If anyone needs duplicate Terms (by name) he/she can add 'allow_duplicate_terms' to the term_options.

like this:

$term_options['allow_duplicate_terms'] = TRUE;
$this->destination = new MigrateDestinationTerm('tags', $term_options);

Otherwise your existing Terms will be replaced by the Term Name.
Thx.

chrisolof’s picture

One issue you may face when migrating in a hierarchical term tree is how to map the term parent when the parent term may or may not be imported yet.

One way to do this is to create two migrations: one for the terms themselves, and one for the hierarchical (parent-child) data.

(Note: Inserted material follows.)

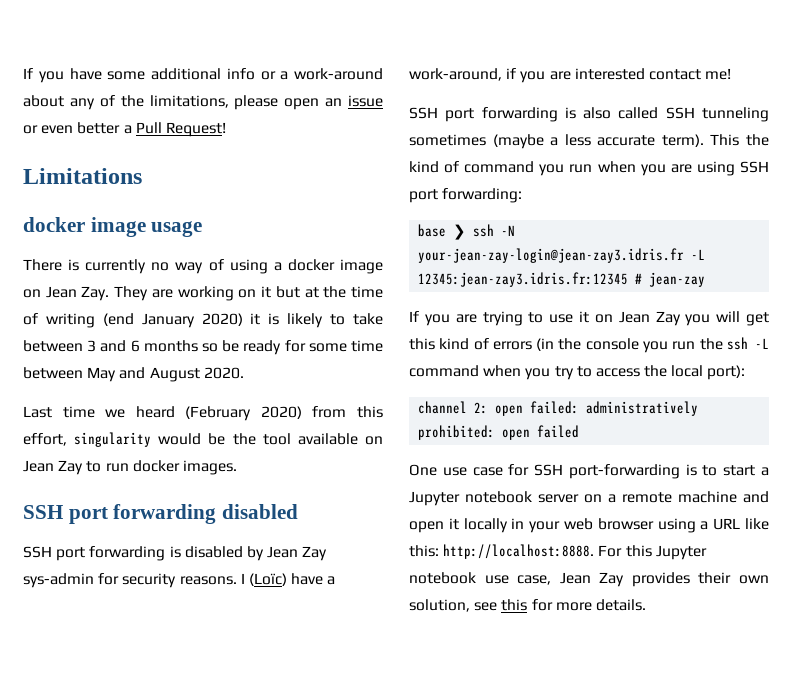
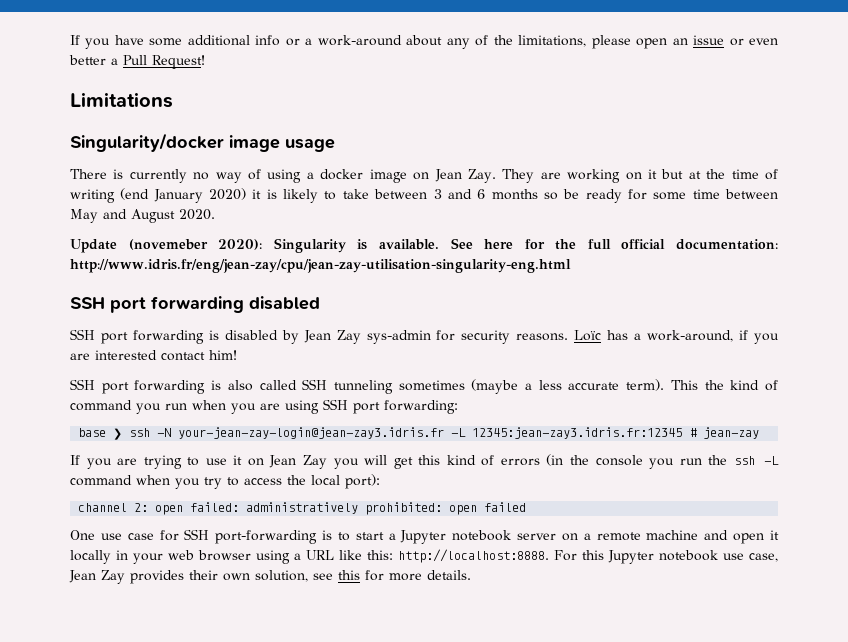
[23,217,85,232] docker -> [70,133,224,152] Singularity/docker
[23,406,383,421] [23,432,383,447] [23,460,237,475] Last time we heard (February 2020) from this effort, singularity would be the tool available on Jean Zay to run docker images. -> [70,238,778,253] [70,259,571,273] Update (novemeber 2020): Singularity is available. See here for the full official documentation: http://www.idris.fr/eng/jean-zay/cpu/jean-zay-utilisation-singularity-eng.html
[240,573,324,586] I (Loïc) have -> [574,330,629,341] Loïc has
[705,68,732,80] me! -> [209,350,237,360] him!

To do this you map everything but the term parent in the first migration. Be sure to use the "allow_duplicate_terms" option in your destination in case you have multiple terms in different spots (depths) with the same name:

    $destination_options = array(
      'allow_duplicate_terms' => TRUE,
    );
    $this->destination = new MigrateDestinationTerm('categories', $destination_options);

Then, in your second migration, you'll be updating the existing terms by adding just their parent term ID. To tell migrate to only update this field on the existing terms we imported in the first migration, you'll need to set the system of record to the Drupal side of things (so you don't wipe out other fields/properties on the term) and map the tid using the first migration as the sourceMigration:

    $this->systemOfRecord = Migration::DESTINATION;
    $this->addFieldMapping('tid', 'source_term_id_here')
      ->sourceMigration('FirstMigrationNameHere');
    $this->addFieldMapping('parent', 'source_parent_column_name_here')
      ->sourceMigration('FirstMigrationNameHere')
      ->defaultValue(0);

It's also a good idea to make the second migration dependent on the first - since you need terms in there before you can arrange them in a hierarchy. See migrate_example.migrate.inc inside of the migrate module's migrate_example module for an example of how to set dependencies up for a migration.